This article was the subject of a Wiki Education Foundation-supported course assignment, between 21 August 2023 and 9 December 2023. Further details are available on the course page. Student editor(s): Ferna235 (article contribs).

— Assignment last updated by Ferna235 (talk) 20:33, 28 October 2023 (UTC)[reply]

Further reading[edit]

It looks like some references in "Further reading" are not directly related to artificial general intelligence. For example the one on deepfakes ("Your Lying Eyes: People now use A.I. to generate fake videos indistinguishable from real ones. How much does it matter?"), or the one on facial recognition ("In Front of Their Faces: Does facial-recognition technology lead police to ignore contradictory evidence?").
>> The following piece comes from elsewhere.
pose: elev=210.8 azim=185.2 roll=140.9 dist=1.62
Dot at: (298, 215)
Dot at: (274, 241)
Some others may not be so relevant anymore given the recent advances. Alenoach (talk) 23:22, 3 December 2023 (UTC)[reply]

Potential AGIs[edit]

As of December 2023, Google has launched its new AI, Gemini. It is going to be released in three variants, namely - 'Ultra', 'Pro' and, 'Nano'. It is currently available to use on Google's flagship phone Pixel 8 and Pixel 8 Pro. It is also integrated in Google's AI Bard. It is a competitor to OpenAI's ChatGPT-4. It is probably better than GPT-4, because it has the ability to sense, summarize, visualize and relate all what we expose it to. OpenAI is als0 launching its new AI, rumored to be Q* or Q-Star. OpenAI has not given much statements about it but many say that it was the reason behind them firing OpenAI's CEO Sam Altman. Aabhineet Patnaik (talk) 06:32, 10 December 2023 (UTC)[reply]

I don't think so many people have called Google Gemini "AGI", despite it being a bit better than GPT-4. But it's probably still relevant in the history section to add one sentence to mention this trend towards making the most powerful AI models multimodal, like with Google Gemini or GPT-4 (because multimodality was supposed to be one of the obstacles on the path to AGI). And for Q*, it seems a bit too early and speculative to cover it on Wikipedia. Alenoach (talk) 18:22, 23 December 2023 (UTC)[reply]
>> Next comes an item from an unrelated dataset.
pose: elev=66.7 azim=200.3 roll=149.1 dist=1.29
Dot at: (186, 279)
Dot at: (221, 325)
OpenAI definition and weasel words[edit]

In the current version, 2 tags were recently added :

1 - the tag dubious was added to OpenAI's definition with the edit summary "AGI being defined by commercial value seems dubious", in the sentence : "Alternatively, AGI has been defined as an autonomous system that surpasses human capabilities in the majority of economically valuable tasks.[dubious ]".

2 - The tag "who?" was added to the opinions about the timelines : "As of 2023, some[who?] argue that it may be possible in years or decades;..."

For the OpenAI definition, it looks roughly like a less strict definition, that doesn't require being at least human-level at any task but only at most economically valuable tasks. It doesn't seem dubious to me, but on the other side I'm not sure it's notable enough, because I don't know other companies or personalities that use this definition.

For the "who?", I would personally prefer to avoid listing famous people's opinions in the introduction. There are too many notable people to choose from so it would be quite arbitrary, and not very interesting. If we want to be more precise, we could give the statistics from the source.

What do you think?

Alenoach (talk) 22:16, 16 February 2024 (UTC)[reply]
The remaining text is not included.